_Exercise goal_. Please convert everything in the data from the line containing "Каждое действие поз" down to the line containing "Mitgliedsanträge", both included, into a Markdown table with the columns Row and Line. Number the rows in order and skip any blank lines.

[[ Given records open ]]

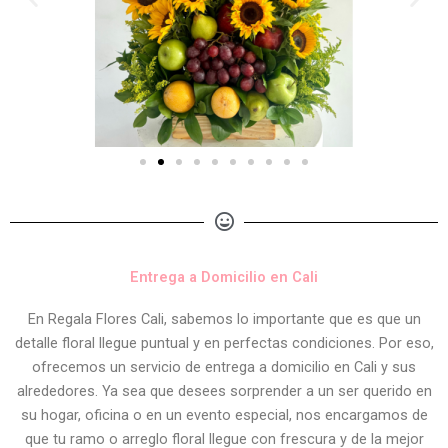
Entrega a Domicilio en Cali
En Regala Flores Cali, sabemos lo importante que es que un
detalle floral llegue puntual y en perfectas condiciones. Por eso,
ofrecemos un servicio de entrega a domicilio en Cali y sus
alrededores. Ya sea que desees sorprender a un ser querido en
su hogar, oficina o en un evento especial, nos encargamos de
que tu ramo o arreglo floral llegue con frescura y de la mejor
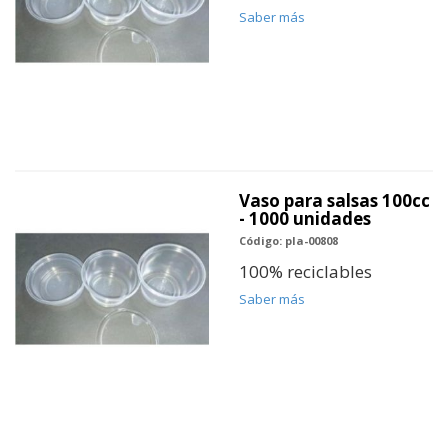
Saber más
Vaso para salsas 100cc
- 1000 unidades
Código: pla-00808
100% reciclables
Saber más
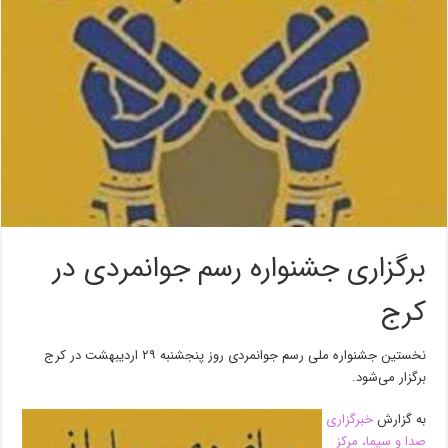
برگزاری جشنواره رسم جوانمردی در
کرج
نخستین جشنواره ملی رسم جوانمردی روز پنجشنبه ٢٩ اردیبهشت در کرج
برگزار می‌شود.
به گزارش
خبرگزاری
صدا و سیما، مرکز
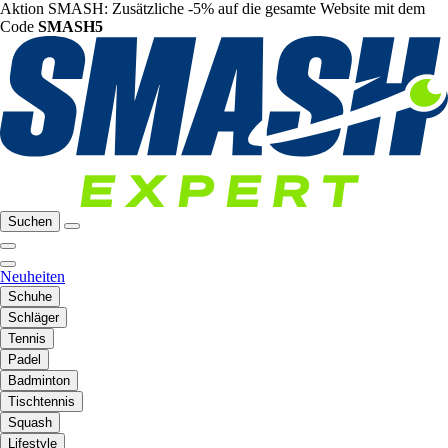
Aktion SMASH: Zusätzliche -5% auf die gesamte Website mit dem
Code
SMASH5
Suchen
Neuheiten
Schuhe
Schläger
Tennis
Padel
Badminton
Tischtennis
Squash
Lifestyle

[[ Given records closed ]]
[[ Given records open ]]

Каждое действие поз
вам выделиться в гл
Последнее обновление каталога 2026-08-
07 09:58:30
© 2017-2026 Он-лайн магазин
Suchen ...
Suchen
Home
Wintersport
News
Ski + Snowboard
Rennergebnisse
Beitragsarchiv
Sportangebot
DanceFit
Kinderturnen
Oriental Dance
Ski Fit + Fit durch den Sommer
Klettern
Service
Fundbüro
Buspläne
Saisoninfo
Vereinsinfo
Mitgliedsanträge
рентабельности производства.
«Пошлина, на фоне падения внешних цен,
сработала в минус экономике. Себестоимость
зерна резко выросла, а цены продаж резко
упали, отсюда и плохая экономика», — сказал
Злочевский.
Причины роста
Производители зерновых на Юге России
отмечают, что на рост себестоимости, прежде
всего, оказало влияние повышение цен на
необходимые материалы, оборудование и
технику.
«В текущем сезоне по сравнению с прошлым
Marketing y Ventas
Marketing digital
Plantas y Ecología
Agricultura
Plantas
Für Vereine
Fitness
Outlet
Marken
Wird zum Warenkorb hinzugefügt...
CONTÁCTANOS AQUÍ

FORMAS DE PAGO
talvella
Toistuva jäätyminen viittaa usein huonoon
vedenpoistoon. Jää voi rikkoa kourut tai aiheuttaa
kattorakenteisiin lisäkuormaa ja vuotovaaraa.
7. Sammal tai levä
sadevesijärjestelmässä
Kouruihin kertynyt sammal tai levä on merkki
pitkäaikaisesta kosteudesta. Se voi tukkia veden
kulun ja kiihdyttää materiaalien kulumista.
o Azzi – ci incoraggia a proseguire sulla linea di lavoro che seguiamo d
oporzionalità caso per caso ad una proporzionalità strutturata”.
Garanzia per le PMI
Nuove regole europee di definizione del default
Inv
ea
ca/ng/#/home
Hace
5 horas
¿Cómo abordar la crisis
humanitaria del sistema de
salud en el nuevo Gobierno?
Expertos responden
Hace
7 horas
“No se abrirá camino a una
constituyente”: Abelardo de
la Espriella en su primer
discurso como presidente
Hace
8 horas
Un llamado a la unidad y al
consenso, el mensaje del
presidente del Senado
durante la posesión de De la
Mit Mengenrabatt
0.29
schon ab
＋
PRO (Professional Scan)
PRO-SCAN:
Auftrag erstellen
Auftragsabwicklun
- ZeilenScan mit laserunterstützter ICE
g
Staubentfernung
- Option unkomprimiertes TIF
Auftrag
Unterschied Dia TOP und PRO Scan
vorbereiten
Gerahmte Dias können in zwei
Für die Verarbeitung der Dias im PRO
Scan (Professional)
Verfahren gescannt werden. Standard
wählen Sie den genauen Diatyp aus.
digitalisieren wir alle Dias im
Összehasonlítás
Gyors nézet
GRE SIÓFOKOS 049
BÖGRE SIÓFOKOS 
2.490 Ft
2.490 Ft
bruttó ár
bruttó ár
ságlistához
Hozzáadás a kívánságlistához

[[ Given records closed ]]

_Response_.
| Row | Line |
|---|---|
| 1 | Каждое действие поз |
| 2 | вам выделиться в гл |
| 3 | Последнее обновление каталога 2026-08- |
| 4 | 07 09:58:30 |
| 5 | © 2017-2026 Он-лайн магазин |
| 6 | Suchen ... |
| 7 | Suchen |
| 8 | Home |
| 9 | Wintersport |
| 10 | News |
| 11 | Ski + Snowboard |
| 12 | Rennergebnisse |
| 13 | Beitragsarchiv |
| 14 | Sportangebot |
| 15 | DanceFit |
| 16 | Kinderturnen |
| 17 | Oriental Dance |
| 18 | Ski Fit + Fit durch den Sommer |
| 19 | Klettern |
| 20 | Service |
| 21 | Fundbüro |
| 22 | Buspläne |
| 23 | Saisoninfo |
| 24 | Vereinsinfo |
| 25 | Mitgliedsanträge |